== Segment start ==

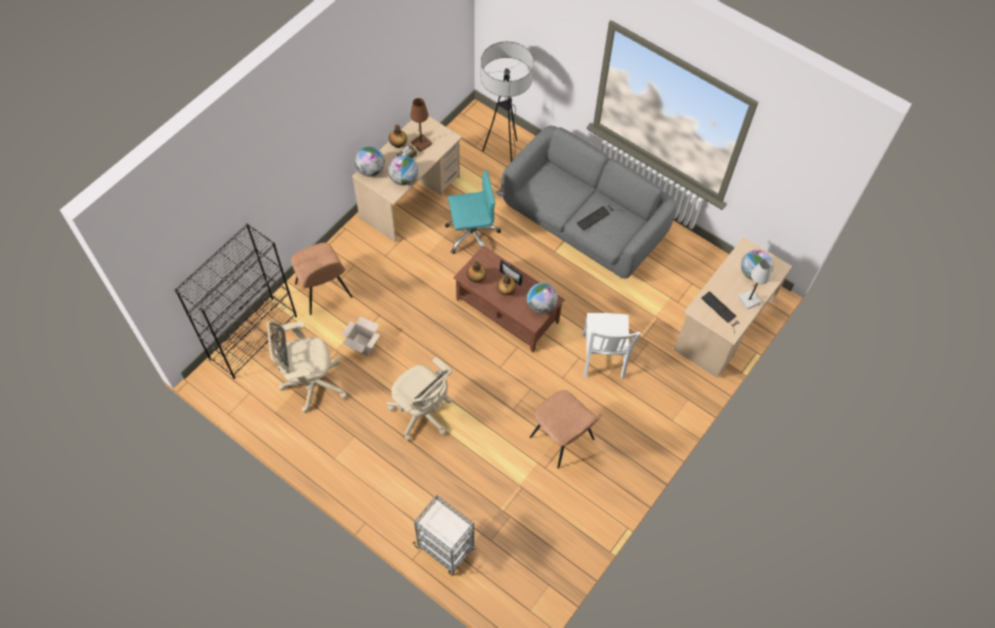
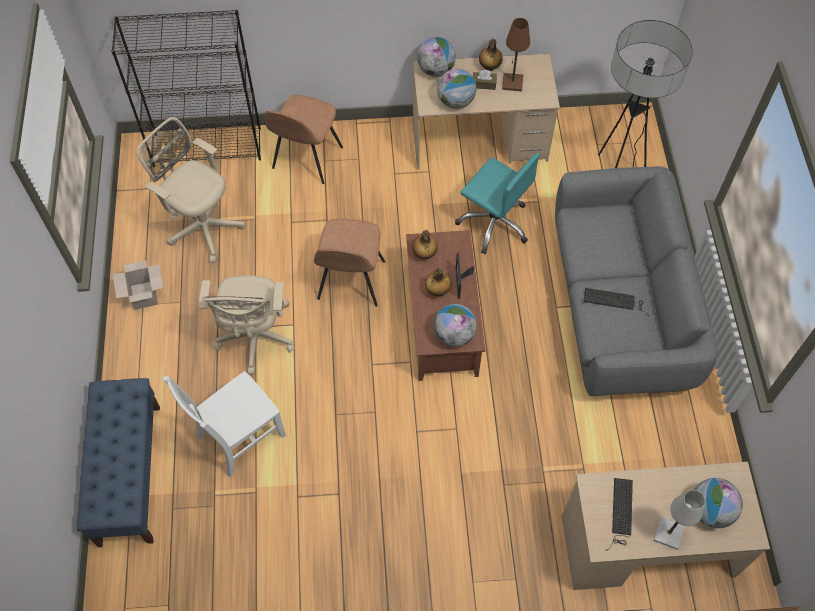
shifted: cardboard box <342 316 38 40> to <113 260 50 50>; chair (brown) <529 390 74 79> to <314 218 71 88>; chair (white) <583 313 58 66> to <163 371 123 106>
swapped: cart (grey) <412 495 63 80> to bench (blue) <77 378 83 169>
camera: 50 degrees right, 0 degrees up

== Segment end ==

What to do:
Retype the lines above without alteration. The first is the one containing "swapped: cart (grey)", and the last is the final line of the data.

Written answer:
swapped: cart (grey) <412 495 63 80> to bench (blue) <77 378 83 169>
camera: 50 degrees right, 0 degrees up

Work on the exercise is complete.